▼
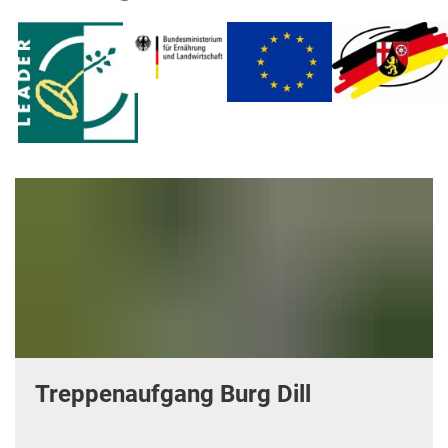
Treppenaufgang Burg Dill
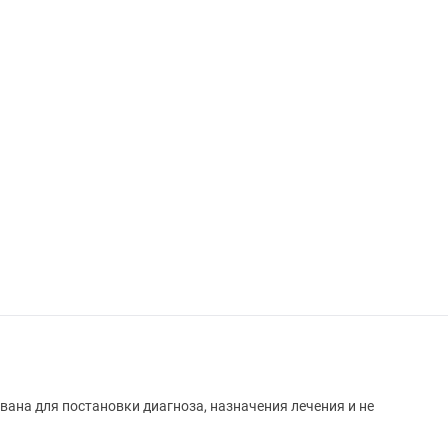
вана для постановки диагноза, назначения лечения и не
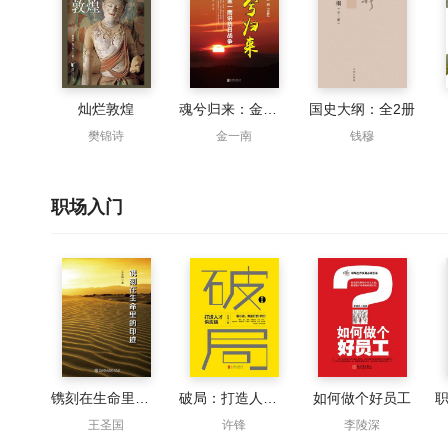
灿烂敦煌
魂兮归来：金一南讲抗日战争
国史大纲：全2册
樊锦诗
金一南
钱穆
职场入门
镌刻在生命里的印迹
破局：打造人才供应链
如何做个好员工
王圣国
许锋
李陵深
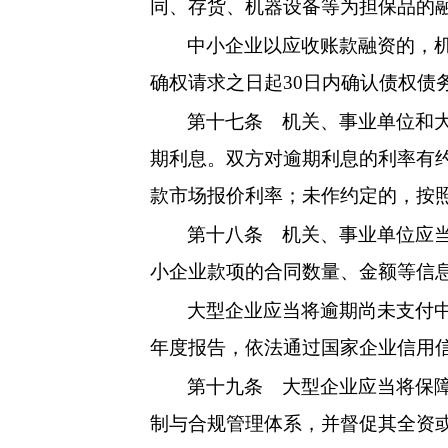
同、存货、机器设备等为担保品的
中小企业以应收账款融资的，
确权请求之日起30日内确认债权债
第十七条
机关、事业单位和大
期利息。双方对逾期利息的利率有
款市场报价利率；未作约定的，按
第十八条
机关、事业单位应当
小企业款项的合同数量、金额等信
大型企业应当将逾期尚未支付
年度报告，依法通过国家企业信用
第十九条
大型企业应当将保障
制与合规管理体系，并督促其全资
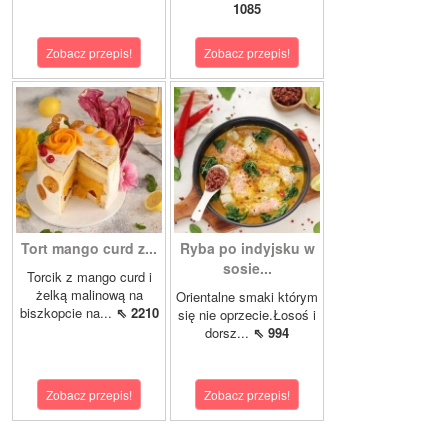
1085
Zobacz przepis!
Zobacz przepis!
Tort mango curd z...
Ryba po indyjsku w
sosie...
Torcik z mango curd i
żelką malinową na
Orientalne smaki którym
biszkopcie na...
⇖ 2210
się nie oprzecie.Łosoś i
dorsz...
⇖ 994
Zobacz przepis!
Zobacz przepis!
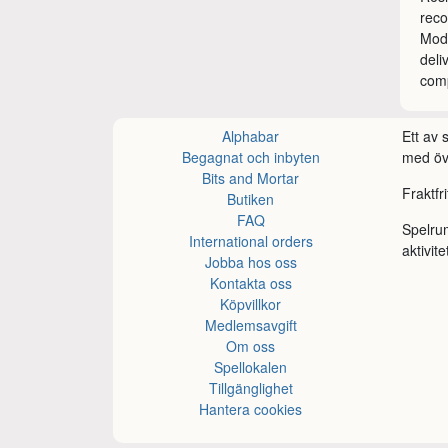
rec
Mode
deli
comp
Alphabar
Ett av
Begagnat och inbyten
med öve
Bits and Mortar
Fraktfr
Butiken
FAQ
Spelru
International orders
aktivite
Jobba hos oss
Kontakta oss
Köpvillkor
Medlemsavgift
Om oss
Spellokalen
Tillgänglighet
Hantera cookies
▲
- Work instructions -
Leave every image out and retype the entries above word for word.

- Solution to this exercise -
Treppenaufgang Burg Dill
вана для постановки диагноза, назначения лечения и не
灿烂敦煌
魂兮归来：金一南讲抗日战争
国史大纲：全2册
樊锦诗
金一南
钱穆
职场入门
镌刻在生命里的印迹
破局：打造人才供应链
如何做个好员工
王圣国
许锋
李陵深
同、存货、机器设备等为担保品的
中小企业以应收账款融资的，
确权请求之日起30日内确认债权债
第十七条
机关、事业单位和大
期利息。双方对逾期利息的利率有
款市场报价利率；未作约定的，按
第十八条
机关、事业单位应当
小企业款项的合同数量、金额等信
大型企业应当将逾期尚未支付
年度报告，依法通过国家企业信用
第十九条
大型企业应当将保障
制与合规管理体系，并督促其全资
1085
Zobacz przepis!
Zobacz przepis!
Tort mango curd z...
Ryba po indyjsku w
sosie...
Torcik z mango curd i
żelką malinową na
Orientalne smaki którym
biszkopcie na...
⇖ 2210
się nie oprzecie.Łosoś i
dorsz...
⇖ 994
Zobacz przepis!
Zobacz przepis!
rec
Mode
deli
comp
Alphabar
Ett av
Begagnat och inbyten
med öve
Bits and Mortar
Fraktfr
Butiken
FAQ
Spelru
International orders
aktivite
Jobba hos oss
Kontakta oss
Köpvillkor
Medlemsavgift
Om oss
Spellokalen
Tillgänglighet
Hantera cookies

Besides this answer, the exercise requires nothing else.